Hat die neue Bewegung eine Zukunft, oder ist sie einfach en vogue? Statt Gucci und Prada kaufen lieber ein bisschen sozial investieren? Und wenn die Konjunktur wieder richtig läuft, erneut umschwenken? «Das Thema bleibt und wird sich noch verstärken», sagt Trendforscher David Bosshart vom Gottlieb Duttweiler Institut. Er beobachtet etwa im Detailhandel das Revival des ehrbaren Kaufmanns, der für Ehrlichkeit und Qualität steht – und dies trotz Preisdruck und Konsumschwäche. Bosshart ortet in der Gesellschaft das «dumpfe Bewusstsein, dass es so nicht weitergehen kann». Die Abhängigkeit von der Finanzwelt und der Technologie sowie die immer stärkere Fragmentierung steigerten das Bedürfnis nach Kontrolle, Überschaubarkeit und Verbundenheit und damit auch den Willen, sozial zu handeln.

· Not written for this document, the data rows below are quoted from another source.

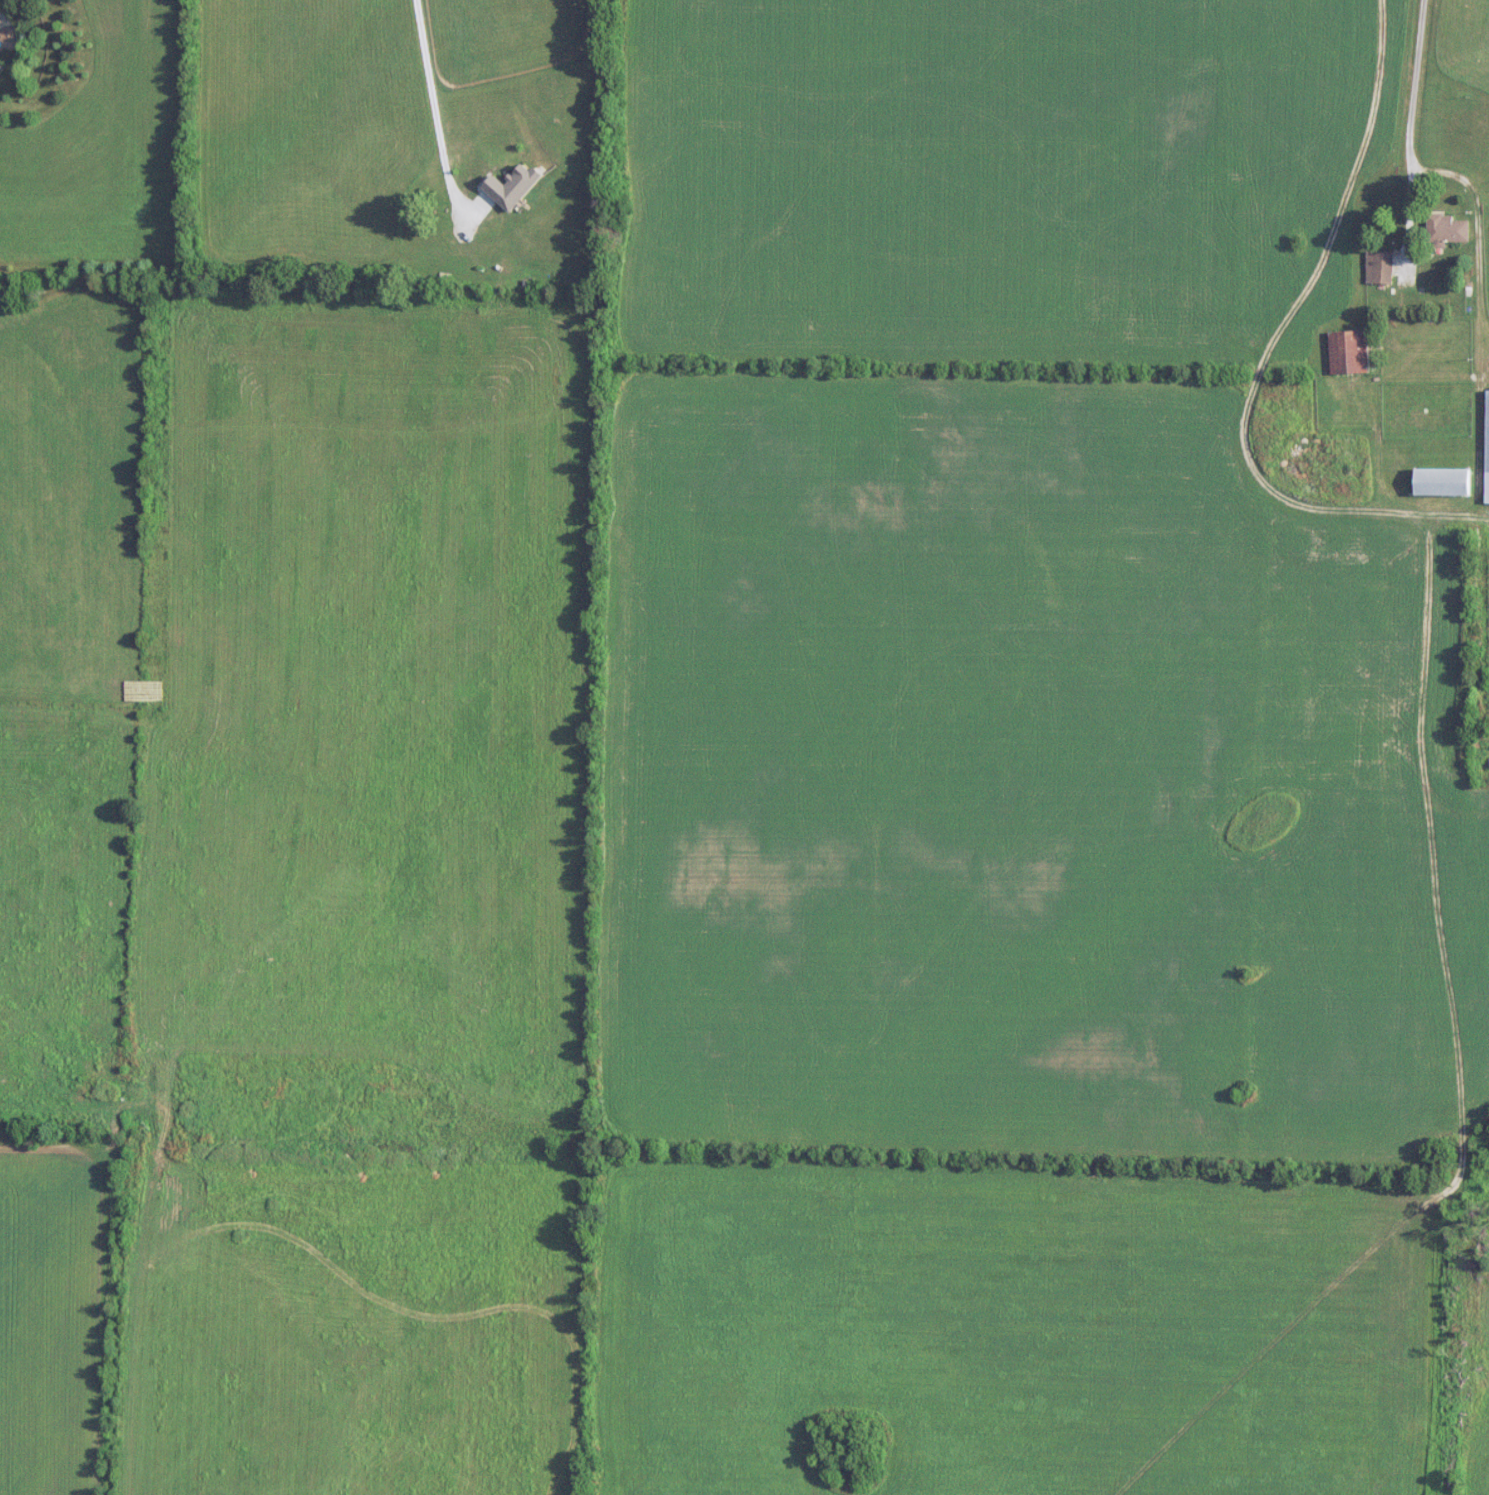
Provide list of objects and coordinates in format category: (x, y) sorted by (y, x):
road: (1424, 76)
road: (436, 121)
building: (1446, 230)
building: (1380, 267)
building: (1349, 352)
building: (1488, 445)
building: (1444, 481)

Der Euro-RSCG-Schweiz-Chef Frank Bodin hat in seiner Werbeagentur schon lange eine Art Kulturprozent für die gute Sache definiert. Er persönlich engagiert sich seit Jahren für ein freies Tibet. Von Berufs wegen am gesellschaftlichen Puls, bleibt der Werber aber skeptisch: «Es gibt sicher viel ernst gemeintes Engagement, aber auch viele Leute, die das immer noch als Marketingwerkzeug verstehen.» Allein schon all «die schicken Begrifflichkeiten, die da herumschwirren», wie «Lohas» (Lifestyle of Health and Sustainability) oder «Social Responsibility», findet Bodin verdächtig. Grundsätzlich aber glaubt auch er: «Wir kommen aus der Ego-Zeit heraus, es findet ein Wertewandel statt.» Die Ich-Gesellschaft sei an ihre Grenzen gekommen, so Bodin: «Es macht irgendwie keinen Spass mehr.» Das drückt auch Eventunternehmer Schoscho Rufener aus, wenn man ihn nach seiner Motivation für sein Jugendprojekt fragt und er meint: «Hätte ich mir lieber einen Porsche kaufen sollen?»

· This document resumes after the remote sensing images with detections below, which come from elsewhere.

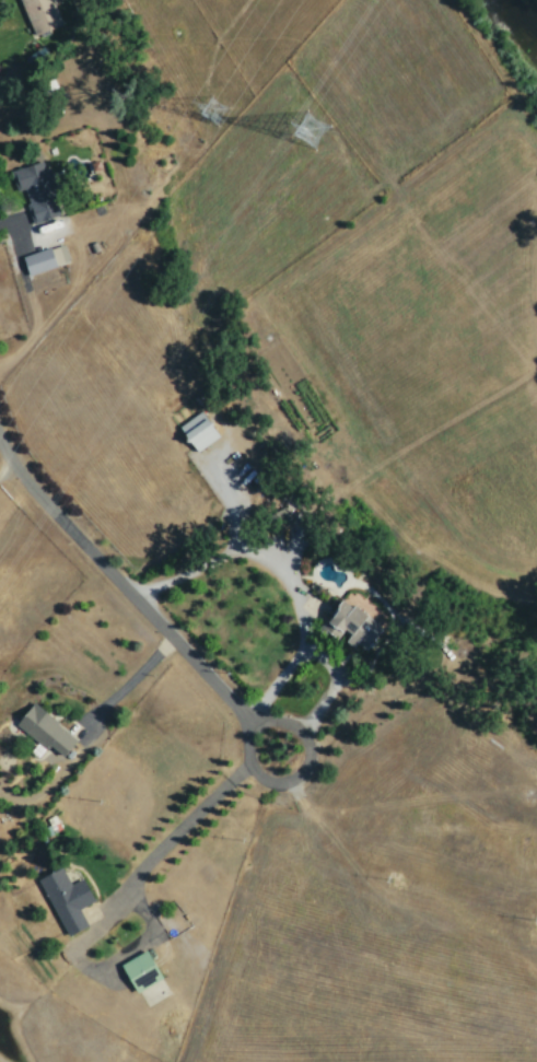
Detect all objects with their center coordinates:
building: (40, 15)
river: (518, 22)
power tower: (218, 95)
power tower: (311, 126)
building: (36, 192)
building: (44, 259)
building: (197, 431)
road: (127, 592)
building: (352, 624)
building: (45, 731)
road: (303, 766)
building: (66, 900)
building: (140, 971)

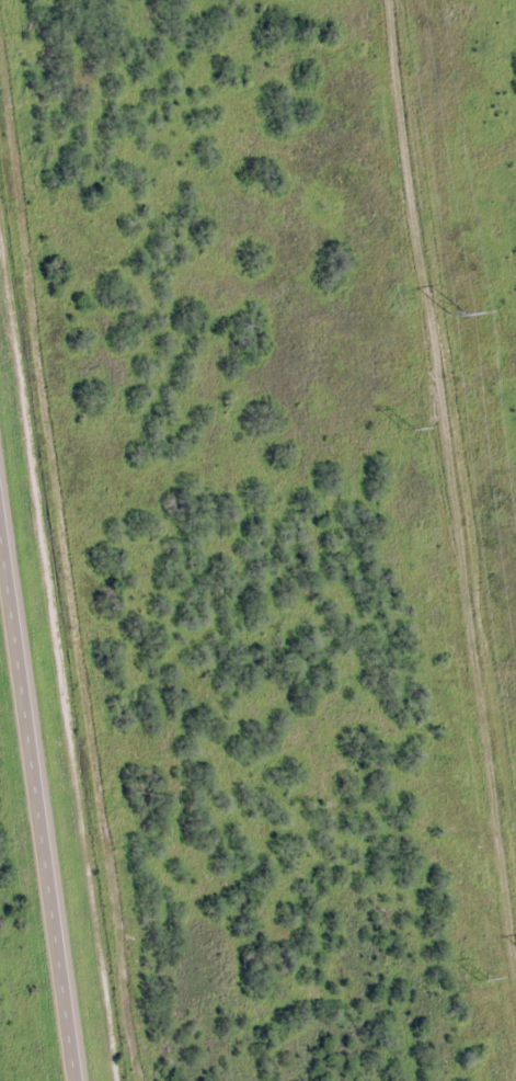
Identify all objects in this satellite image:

Eigentlich sei der Wandel eine historische Notwendigkeit nach Jahren von Globalisierung und Gewinnmaximierung, meint Werber Frank Bodin. Noch seien viele hin und her gerissen, ob sie «für sich selber oder wieder mehr fürs Gemeinwohl schauen» sollten. Vor dem Hintergrund der Diskussionen, die er als Mitglied im Club of Rome erlebt, ist Bodin überzeugt davon, dass neben der Ökologie das Gerechtigkeitsgefälle zu den dominierenden Themen der Zukunft gehöre: «Das ist keine Borkenkäfererscheinung.»